C: New Patrons was established in Europe, and is defined by a protocol. On the website, it currently says that part of the project is to “construct democracy”: an ideological framework. In the past, you’ve called New Patrons a “cultural technique.” Working in post-colonial nations in Africa, Asia, and particularly in India, how do you avoid allusions to colonial ambitions?

A: New Patrons is a network of independent mediators and organizations, it has no headquarter, no centre, and no general representation. In legal and in practical terms New Patrons is an open access artwork. Anybody can practice it. Starting initiatives in post-colonial countries basically means that I share experiences we have made in Europe with the New Patrons protocol, the conceptual blue print for cultural commissions by citizens. Wherever I go, there are two main things that I keep in mind. One is I always remind myself that I have no idea where I am. Even if I research these places extensively, that is no match to the knowledge of their residents. Also, I’m not bringing any money, and in no way am I telling people what to do.
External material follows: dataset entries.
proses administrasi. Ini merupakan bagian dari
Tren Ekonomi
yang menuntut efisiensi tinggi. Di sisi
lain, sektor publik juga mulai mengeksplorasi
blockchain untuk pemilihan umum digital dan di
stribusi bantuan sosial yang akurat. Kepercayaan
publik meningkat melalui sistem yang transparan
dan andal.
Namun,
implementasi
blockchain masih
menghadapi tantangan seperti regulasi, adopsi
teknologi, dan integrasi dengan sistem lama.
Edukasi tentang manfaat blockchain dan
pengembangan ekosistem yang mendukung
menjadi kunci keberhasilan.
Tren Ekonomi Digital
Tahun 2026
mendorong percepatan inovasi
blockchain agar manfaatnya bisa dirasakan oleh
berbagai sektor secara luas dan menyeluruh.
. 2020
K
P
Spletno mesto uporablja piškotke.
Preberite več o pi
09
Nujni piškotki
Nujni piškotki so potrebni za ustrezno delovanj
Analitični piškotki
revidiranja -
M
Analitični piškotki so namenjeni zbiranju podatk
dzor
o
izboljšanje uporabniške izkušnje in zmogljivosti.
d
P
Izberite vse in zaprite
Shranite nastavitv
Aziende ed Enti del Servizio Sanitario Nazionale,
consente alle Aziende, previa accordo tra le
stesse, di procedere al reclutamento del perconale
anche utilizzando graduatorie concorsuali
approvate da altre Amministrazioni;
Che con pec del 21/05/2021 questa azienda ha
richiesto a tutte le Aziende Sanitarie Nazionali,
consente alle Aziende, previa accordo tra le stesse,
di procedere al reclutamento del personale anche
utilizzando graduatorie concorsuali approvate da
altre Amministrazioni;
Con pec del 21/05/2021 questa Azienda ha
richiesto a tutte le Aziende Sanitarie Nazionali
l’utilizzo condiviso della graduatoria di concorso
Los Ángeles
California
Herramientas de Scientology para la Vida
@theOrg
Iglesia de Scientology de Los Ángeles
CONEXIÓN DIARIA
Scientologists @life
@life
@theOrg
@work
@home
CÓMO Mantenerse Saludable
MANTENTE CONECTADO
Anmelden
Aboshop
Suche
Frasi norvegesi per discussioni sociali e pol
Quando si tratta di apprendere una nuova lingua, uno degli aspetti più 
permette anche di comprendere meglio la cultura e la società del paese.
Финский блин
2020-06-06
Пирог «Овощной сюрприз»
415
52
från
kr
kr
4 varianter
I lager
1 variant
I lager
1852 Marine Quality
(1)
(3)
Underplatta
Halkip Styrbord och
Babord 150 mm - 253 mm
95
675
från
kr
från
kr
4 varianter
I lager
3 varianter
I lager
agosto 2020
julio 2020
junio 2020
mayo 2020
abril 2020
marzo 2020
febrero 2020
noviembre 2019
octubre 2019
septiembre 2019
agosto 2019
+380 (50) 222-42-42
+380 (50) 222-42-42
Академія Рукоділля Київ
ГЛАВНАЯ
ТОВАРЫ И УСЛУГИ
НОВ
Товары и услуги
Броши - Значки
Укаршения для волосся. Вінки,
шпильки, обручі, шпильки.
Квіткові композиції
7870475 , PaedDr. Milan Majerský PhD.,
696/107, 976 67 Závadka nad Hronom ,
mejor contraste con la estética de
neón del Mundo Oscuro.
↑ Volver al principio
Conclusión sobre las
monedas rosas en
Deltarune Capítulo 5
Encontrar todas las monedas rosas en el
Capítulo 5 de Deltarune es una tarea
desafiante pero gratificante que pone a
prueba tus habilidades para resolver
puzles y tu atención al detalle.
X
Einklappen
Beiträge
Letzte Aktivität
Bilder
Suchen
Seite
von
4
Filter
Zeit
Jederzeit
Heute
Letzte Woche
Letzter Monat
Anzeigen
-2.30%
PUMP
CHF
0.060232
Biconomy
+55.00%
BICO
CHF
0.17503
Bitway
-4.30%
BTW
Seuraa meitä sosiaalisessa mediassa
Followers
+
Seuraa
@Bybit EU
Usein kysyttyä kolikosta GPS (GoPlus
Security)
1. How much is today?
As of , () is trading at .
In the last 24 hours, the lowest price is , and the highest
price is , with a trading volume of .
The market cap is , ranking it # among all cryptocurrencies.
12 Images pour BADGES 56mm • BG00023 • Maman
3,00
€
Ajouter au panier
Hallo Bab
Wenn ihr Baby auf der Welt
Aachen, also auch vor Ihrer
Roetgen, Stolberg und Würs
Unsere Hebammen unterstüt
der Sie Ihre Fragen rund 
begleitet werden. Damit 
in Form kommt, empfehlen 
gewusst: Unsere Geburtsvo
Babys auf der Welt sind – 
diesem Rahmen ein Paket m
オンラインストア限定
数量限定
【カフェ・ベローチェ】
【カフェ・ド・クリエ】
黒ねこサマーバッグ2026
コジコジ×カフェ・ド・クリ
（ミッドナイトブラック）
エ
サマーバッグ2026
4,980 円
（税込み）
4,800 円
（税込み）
I share my experiences, and it happens that local communities who already have similar initiatives want to become part of the New Patrons network for support. I’m happy to give that support. Much of my work includes meeting and advising people in different countries who want to start local New Patrons initiatives.

C: As an artwork, New Patrons really makes that conceptual jump from site-specific to context-specific art. You guys have produced more than 400 projects to date. India and southeast Asia represents your most recent areas of interest. New Patrons is about giving voice of expression to groups who have been traditionally ignored. India strikes me as a particularly interesting place for New Patrons, as the caste system still very much in place guarantees that segments of society are systematically silenced.

A: Exactly. The New Patrons mediator sees everyone as a potential commissioner of contemporary art, and sees art as a way to develop something that would constitute some kind of change. Even just asking someone what he or she would want to commemorate, what their vision of the future is, or what symbols are significant to them, that is already empowering. It’s always a personal dialog to start with. In this way, we put a lot of trust in our mediators to listen to people, and not to push their own agendas. Together with the Goethe Institute, we’re excited to be launching New Patrons in Delhi this year.